Exercise passage START

I was on my feet before she did though and we glanced at each other quite searchingly. I didn’t want to told that I could or should quit.
…For like 7 more feet then I was limping and looked like I was crying with each step. I tried to step it up to a jog and it was so ginger that I knew, and I confirmed, I could walk faster than that.
This is all over the course of 2k. I had 7k left when it started and I had 5k left 15 minutes later when I was like I’m done. I couldn’t even walk anymore without tumbling forward and grabbing my legs.
But there was no one around. The first race marshal or volunteer I saw was one of the super encouraging cliche types and I almost cussed her out for yelling that I could do it and not seeing how much pain I was in. I just walked passed her and got to the next aid station and had a water, a gel, and a Nuun, and kept walking.
Eventually I tested jogging again and was getting through it.
I picked up the pace steadily for the last kilometers and limped it in for 3:45 and the med tent.

Exercise passage END
Recorded data START

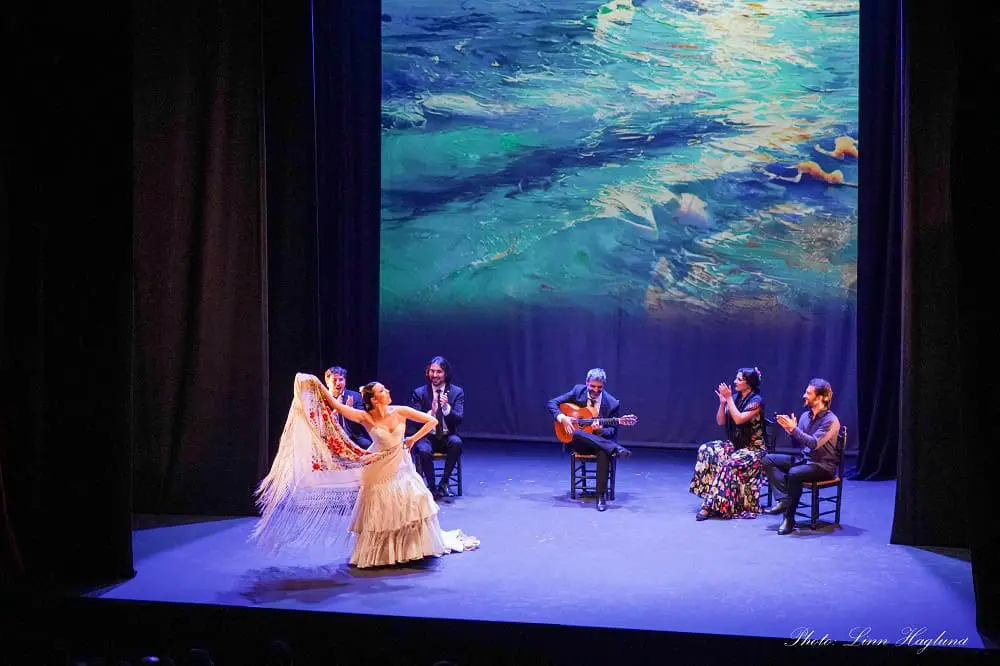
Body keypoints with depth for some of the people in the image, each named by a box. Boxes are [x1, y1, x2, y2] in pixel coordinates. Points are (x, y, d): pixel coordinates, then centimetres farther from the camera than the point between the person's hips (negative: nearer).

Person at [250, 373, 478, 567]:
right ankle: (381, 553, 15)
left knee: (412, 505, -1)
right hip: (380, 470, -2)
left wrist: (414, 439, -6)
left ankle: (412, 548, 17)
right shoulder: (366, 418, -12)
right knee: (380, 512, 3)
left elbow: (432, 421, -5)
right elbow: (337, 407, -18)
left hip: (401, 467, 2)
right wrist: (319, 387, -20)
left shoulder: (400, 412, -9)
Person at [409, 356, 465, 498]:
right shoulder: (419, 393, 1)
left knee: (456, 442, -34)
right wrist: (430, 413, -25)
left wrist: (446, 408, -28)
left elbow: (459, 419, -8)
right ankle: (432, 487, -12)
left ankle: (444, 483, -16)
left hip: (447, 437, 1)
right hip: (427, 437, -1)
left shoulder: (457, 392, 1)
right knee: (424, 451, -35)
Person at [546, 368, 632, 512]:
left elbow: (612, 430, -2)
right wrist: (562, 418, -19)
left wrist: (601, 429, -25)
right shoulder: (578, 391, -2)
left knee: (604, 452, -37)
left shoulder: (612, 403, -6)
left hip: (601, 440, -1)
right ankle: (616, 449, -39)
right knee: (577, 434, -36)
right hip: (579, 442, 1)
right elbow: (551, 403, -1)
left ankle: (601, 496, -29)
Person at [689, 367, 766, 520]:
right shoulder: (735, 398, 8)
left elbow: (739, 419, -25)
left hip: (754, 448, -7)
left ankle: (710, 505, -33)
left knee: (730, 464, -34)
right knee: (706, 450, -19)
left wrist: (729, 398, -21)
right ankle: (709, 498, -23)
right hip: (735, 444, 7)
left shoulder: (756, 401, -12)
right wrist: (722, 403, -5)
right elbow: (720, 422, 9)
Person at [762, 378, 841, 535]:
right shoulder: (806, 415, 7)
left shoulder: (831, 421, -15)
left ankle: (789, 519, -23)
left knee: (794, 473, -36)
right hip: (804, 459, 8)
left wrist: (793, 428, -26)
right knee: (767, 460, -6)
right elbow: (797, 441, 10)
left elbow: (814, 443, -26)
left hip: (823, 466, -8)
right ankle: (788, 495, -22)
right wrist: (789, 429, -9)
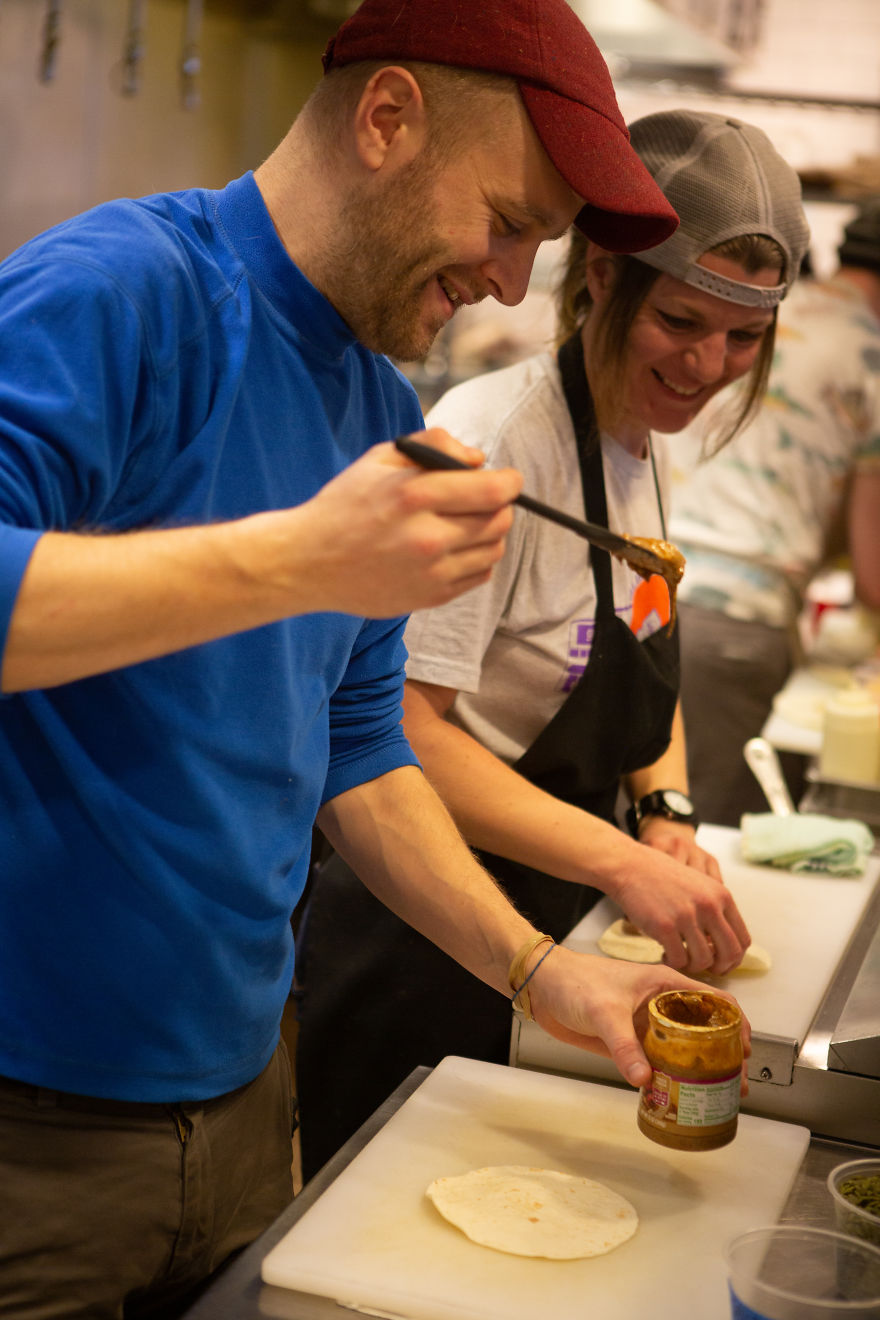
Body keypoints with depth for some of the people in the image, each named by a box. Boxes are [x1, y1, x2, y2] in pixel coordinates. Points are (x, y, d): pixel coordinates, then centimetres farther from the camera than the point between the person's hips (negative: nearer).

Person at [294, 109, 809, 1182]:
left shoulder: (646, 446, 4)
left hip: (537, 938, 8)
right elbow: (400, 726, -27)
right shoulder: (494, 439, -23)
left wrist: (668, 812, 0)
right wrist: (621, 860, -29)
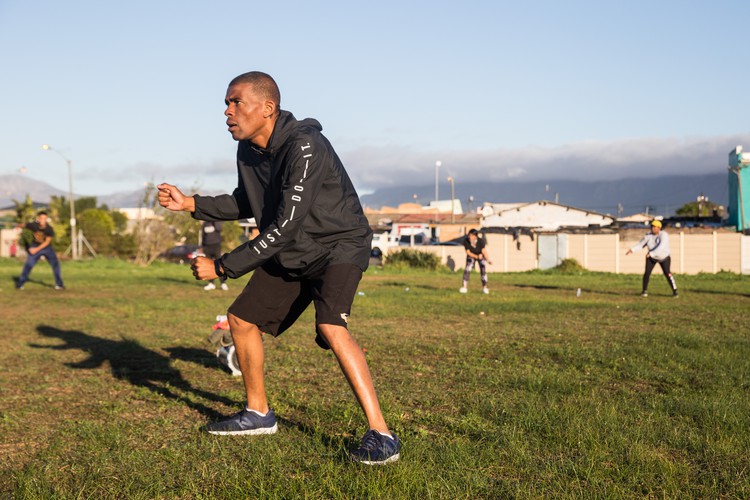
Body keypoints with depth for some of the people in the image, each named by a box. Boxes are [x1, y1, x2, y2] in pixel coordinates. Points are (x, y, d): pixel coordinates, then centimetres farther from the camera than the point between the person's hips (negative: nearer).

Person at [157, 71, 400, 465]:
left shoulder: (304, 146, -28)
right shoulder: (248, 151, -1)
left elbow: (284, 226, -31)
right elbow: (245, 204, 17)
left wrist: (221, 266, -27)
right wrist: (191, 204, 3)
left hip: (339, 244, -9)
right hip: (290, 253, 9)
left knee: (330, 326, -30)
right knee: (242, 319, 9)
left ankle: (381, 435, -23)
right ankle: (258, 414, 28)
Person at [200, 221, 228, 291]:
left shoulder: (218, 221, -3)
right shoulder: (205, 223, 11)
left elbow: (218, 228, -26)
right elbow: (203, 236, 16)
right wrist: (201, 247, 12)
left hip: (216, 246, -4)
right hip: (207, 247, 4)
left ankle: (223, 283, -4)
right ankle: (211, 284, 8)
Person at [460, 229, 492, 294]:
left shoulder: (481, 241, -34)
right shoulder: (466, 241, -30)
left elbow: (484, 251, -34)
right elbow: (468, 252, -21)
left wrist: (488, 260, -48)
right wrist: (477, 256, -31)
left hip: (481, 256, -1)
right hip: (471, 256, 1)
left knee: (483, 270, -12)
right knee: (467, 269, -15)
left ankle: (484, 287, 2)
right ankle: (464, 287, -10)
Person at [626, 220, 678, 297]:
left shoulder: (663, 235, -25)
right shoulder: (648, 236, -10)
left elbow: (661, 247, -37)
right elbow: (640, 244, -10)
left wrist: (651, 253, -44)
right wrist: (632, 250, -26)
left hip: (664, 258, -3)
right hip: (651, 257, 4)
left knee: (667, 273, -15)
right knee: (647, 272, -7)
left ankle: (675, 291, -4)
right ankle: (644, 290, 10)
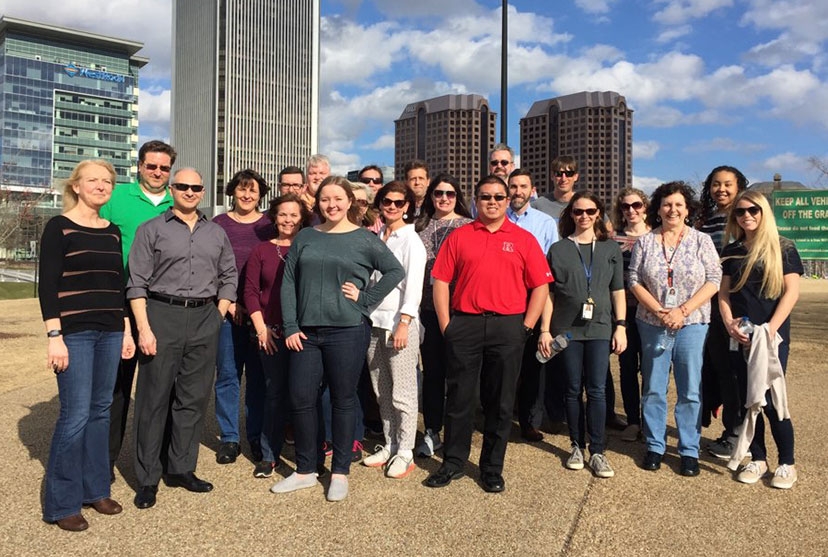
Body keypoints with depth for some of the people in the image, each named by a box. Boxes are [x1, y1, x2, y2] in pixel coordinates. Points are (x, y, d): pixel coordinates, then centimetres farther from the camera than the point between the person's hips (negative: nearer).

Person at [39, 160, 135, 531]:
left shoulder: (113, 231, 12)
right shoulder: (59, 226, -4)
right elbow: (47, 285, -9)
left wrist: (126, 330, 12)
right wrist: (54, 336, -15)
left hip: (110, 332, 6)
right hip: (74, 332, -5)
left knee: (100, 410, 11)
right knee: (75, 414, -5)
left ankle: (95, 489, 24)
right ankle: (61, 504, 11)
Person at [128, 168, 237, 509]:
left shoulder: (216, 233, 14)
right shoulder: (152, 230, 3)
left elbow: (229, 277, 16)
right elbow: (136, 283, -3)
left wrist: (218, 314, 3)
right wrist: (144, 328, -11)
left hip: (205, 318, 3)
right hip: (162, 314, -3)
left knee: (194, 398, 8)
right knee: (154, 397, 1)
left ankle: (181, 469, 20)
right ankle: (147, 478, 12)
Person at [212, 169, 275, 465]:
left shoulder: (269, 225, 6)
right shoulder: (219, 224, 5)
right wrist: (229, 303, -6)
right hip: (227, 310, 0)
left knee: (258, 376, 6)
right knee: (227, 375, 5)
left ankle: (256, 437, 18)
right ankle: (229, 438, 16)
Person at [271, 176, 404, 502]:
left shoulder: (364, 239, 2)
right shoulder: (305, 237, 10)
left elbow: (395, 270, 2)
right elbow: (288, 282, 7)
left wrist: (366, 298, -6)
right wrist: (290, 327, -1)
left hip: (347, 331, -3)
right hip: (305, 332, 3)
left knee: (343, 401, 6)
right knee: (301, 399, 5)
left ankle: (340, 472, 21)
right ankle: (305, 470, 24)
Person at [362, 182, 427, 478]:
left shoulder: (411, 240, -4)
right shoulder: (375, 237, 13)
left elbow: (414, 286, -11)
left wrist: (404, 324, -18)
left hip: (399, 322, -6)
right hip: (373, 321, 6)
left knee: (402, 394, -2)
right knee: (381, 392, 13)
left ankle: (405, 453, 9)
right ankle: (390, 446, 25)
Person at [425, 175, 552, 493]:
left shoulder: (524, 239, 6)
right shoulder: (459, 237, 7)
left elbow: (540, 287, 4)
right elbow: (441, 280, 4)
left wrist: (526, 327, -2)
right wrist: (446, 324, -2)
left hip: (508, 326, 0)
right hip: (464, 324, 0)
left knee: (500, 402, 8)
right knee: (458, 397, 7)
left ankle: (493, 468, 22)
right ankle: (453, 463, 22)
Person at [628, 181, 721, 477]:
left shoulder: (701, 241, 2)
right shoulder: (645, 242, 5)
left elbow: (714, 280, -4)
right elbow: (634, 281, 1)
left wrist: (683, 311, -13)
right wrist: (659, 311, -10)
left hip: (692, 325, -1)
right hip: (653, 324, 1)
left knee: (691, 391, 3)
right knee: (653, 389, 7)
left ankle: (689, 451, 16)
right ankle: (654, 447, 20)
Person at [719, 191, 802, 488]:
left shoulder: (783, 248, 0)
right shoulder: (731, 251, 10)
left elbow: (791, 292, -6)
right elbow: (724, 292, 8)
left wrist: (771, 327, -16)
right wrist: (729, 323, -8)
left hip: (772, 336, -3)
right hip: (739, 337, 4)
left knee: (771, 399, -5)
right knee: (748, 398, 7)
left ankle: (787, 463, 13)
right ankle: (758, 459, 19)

Recorded data END

#### [Check your understanding]
**1.** According to the race account, what did the runner have at the next aid station?
**2.** Say whether each statement agrees with the race account, answering yes or no and quoting the words that decide it. (a) Fifteen minutes after the trouble started, 5k remained. (b) The first race marshal or volunteer the runner saw stayed quiet. (c) The runner's finishing time was 3:45.
**3.** Carry on the race account, starting after its final sentence.

#### [Answers per task]
**1.** A water, a gel, and a Nuun.

**2.**
(a) Yes: "I had 5k left 15 minutes later"
(b) No: "I almost cussed her out for yelling that I could do it"
(c) Yes: "limped it in for 3:45 and the med tent"

**3.**
Who were great of course. We worked on my IT band and my hip and it hurt like getting shot but I got some mobility back.
My pride had already started rebuilding itself. If I had quit, if someone had been there to ask me do you want to quit at that one moment after the bridge I’d have said yes and there’d have been no brunch and I certainly would have written this specifically saying I never want to talk about it again.
But I got some strength back and ran over the line. I’m psyched to train up and get better.
It was the hardest thing I ever attempted
And while it was harder than I expected
I did it
And now it’s the hardest thing I’ve ever done.